Thinking about marriage, both literal and metaphorical, the film I watched this past week was The End of the Affair. It’s based on a novel by Graham Greene. It is about a marriage between Sarah and Henry that seems to be a marriage in name only. There is no real love between them, but it is merely habit, convenience. And Sarah falls in love with another man, Maurice. And so there is a sort of love triangle filled with jealousy and resentment and regret.
You realize that Sarah and Henry want to remain faithful to their marriage vows but they don’t seem to know how to work this legal arrangement into their hearts. Each of them wants to do well, to do right by the other, but they cannot seem to. Henry turns to his work, and Sarah turns to Maurice.
It is during the Second World War. And the bombs are falling all over London, it seems. One day while Sarah is with Maurice they are rocked by an explosion and Maurice is blown across the room and falls down a flight of stairs. Sarah goes to him as he lies on the floor covered in blood. She tries to revive him but he appears to be dead. She then does something unusual for her: she falls on her knees in prayer, begging God to bring him back. She promises that she will stop seeing him if God will let him live. Then she hears Maurice call her name and she knows God has heard her prayer – and her promise.
She stops seeing Maurice, never explaining why because he wouldn’t understand.

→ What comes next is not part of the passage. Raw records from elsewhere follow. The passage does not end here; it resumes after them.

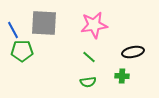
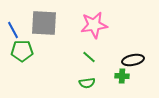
black ellipse: moved 8 px down
green semicircle: moved 1 px left, 1 px down
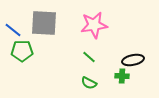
blue line: rotated 24 degrees counterclockwise
green semicircle: moved 2 px right; rotated 35 degrees clockwise
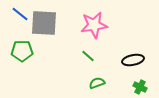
blue line: moved 7 px right, 16 px up
green line: moved 1 px left, 1 px up
green cross: moved 18 px right, 11 px down; rotated 24 degrees clockwise
green semicircle: moved 8 px right; rotated 133 degrees clockwise
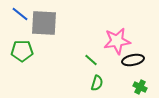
pink star: moved 23 px right, 16 px down
green line: moved 3 px right, 4 px down
green semicircle: rotated 126 degrees clockwise
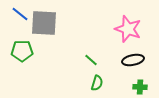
pink star: moved 11 px right, 12 px up; rotated 28 degrees clockwise
green cross: rotated 24 degrees counterclockwise
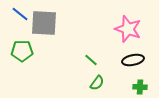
green semicircle: rotated 21 degrees clockwise
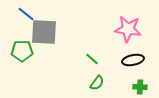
blue line: moved 6 px right
gray square: moved 9 px down
pink star: rotated 12 degrees counterclockwise
green line: moved 1 px right, 1 px up
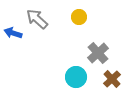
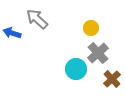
yellow circle: moved 12 px right, 11 px down
blue arrow: moved 1 px left
cyan circle: moved 8 px up
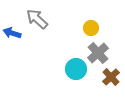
brown cross: moved 1 px left, 2 px up
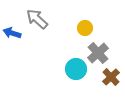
yellow circle: moved 6 px left
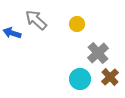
gray arrow: moved 1 px left, 1 px down
yellow circle: moved 8 px left, 4 px up
cyan circle: moved 4 px right, 10 px down
brown cross: moved 1 px left
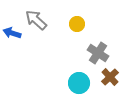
gray cross: rotated 15 degrees counterclockwise
cyan circle: moved 1 px left, 4 px down
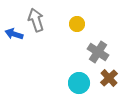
gray arrow: rotated 30 degrees clockwise
blue arrow: moved 2 px right, 1 px down
gray cross: moved 1 px up
brown cross: moved 1 px left, 1 px down
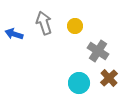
gray arrow: moved 8 px right, 3 px down
yellow circle: moved 2 px left, 2 px down
gray cross: moved 1 px up
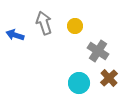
blue arrow: moved 1 px right, 1 px down
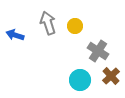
gray arrow: moved 4 px right
brown cross: moved 2 px right, 2 px up
cyan circle: moved 1 px right, 3 px up
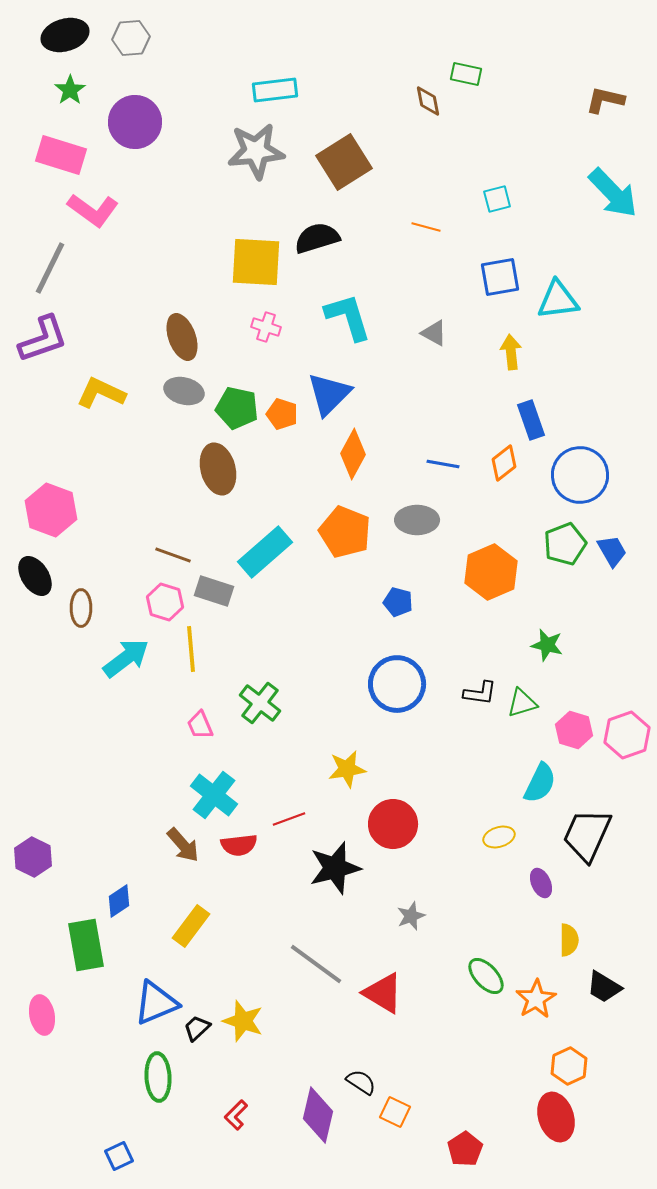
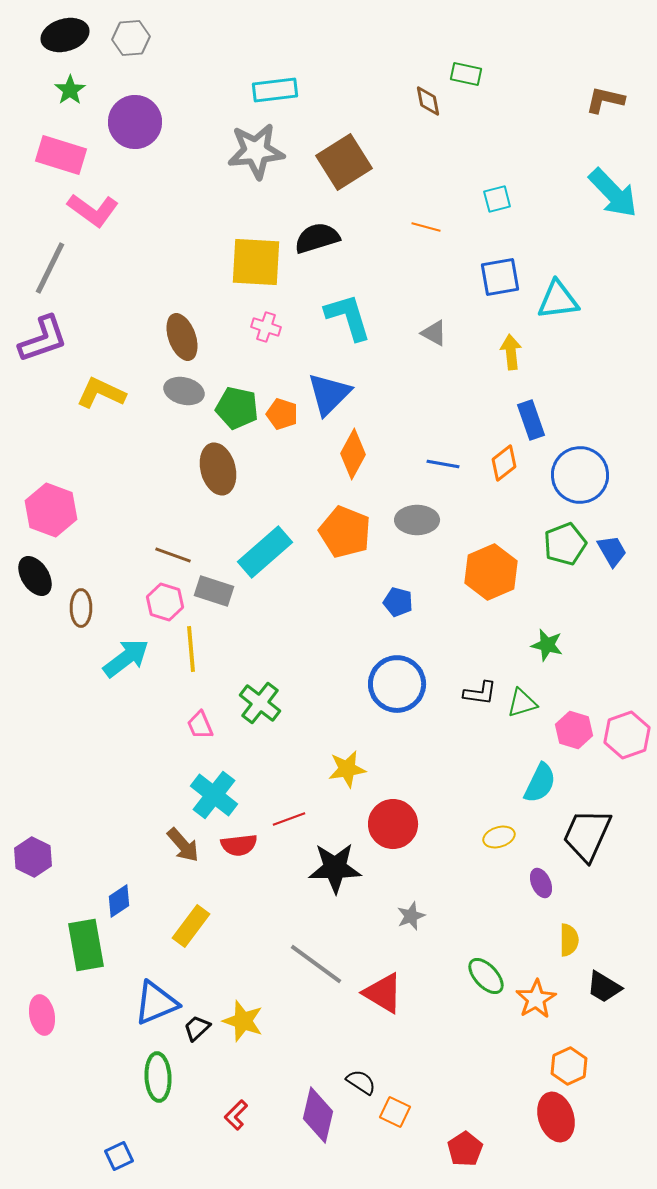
black star at (335, 868): rotated 14 degrees clockwise
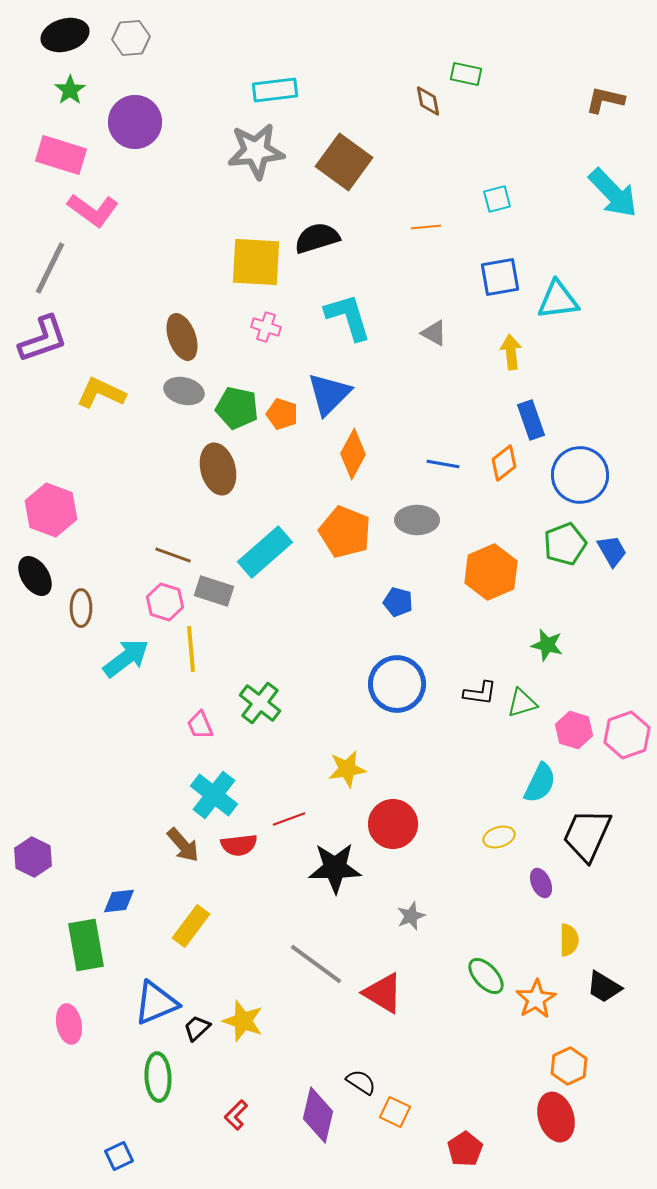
brown square at (344, 162): rotated 22 degrees counterclockwise
orange line at (426, 227): rotated 20 degrees counterclockwise
blue diamond at (119, 901): rotated 28 degrees clockwise
pink ellipse at (42, 1015): moved 27 px right, 9 px down
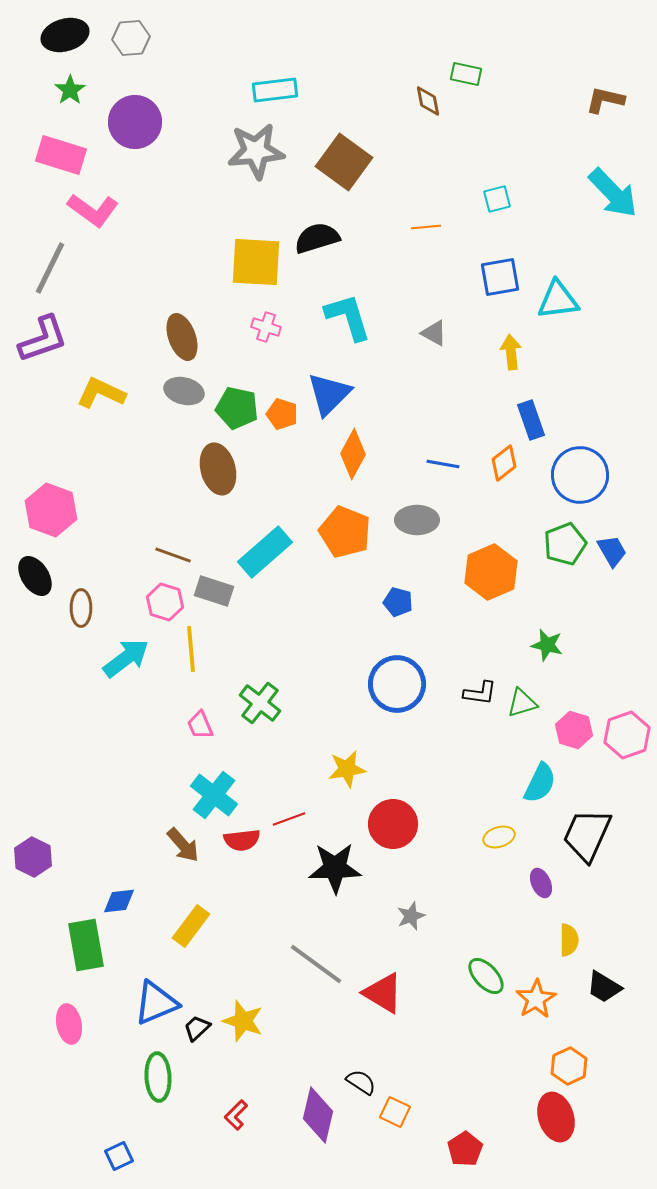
red semicircle at (239, 845): moved 3 px right, 5 px up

A couple of years later Maurice learns the story of what had happened. He tries to see her again, but she is resistant. There is a scene where he is literally chasing her from one place to another. When he finally chases her into a church Sarah sits beside him in a pew and tries to explain everything to him.
“I have made two promises in my life – to marry Henry and to stop seeing you – and I am too weak to keep either of them,” Sarah tells Maurice. She speaks a sort of universal truth here. We make and break promises so often because our hearts are seeking something that we aren’t quite sure how to find. We make and break promises because we are afraid of losing something we might not have ever really had. We make and break promises because we never let them be written on our hearts.
And I wonder: does Sarah think that if she breaks this promise she made, God will abandon her?
I know that the people of Israel had to have felt that God abandoned them. The Northern Kingdom had been obliterated and now the Southern Kingdom was on the verge of destruction as well. The people were dying or being dragged away from their home. The temple was destroyed. The life they knew so well was being taken from them.
Everything they had been promised was being taken from them, or so it seemed.
Then the word of the Lord came to Jeremiah. The days are surely coming, says the Lord, when I will make a new covenant with the house of Israel and the house of Judah. It will be different from the old covenant, for this time it will not be written on tablets of stone. It will be written on their hearts. And I will remember their sin no more.

So. Do we get this? It isn’t especially easy. I think we get this when we understand how completely forgiven we are. We get this when we know how fully and unconditionally God loves us. We get this when we realize that God wants to be intimately involved in every part of our lives. When we really and truly let God into our hearts, let God engrave his promises on our hearts. Then we get it. All thanks be to God.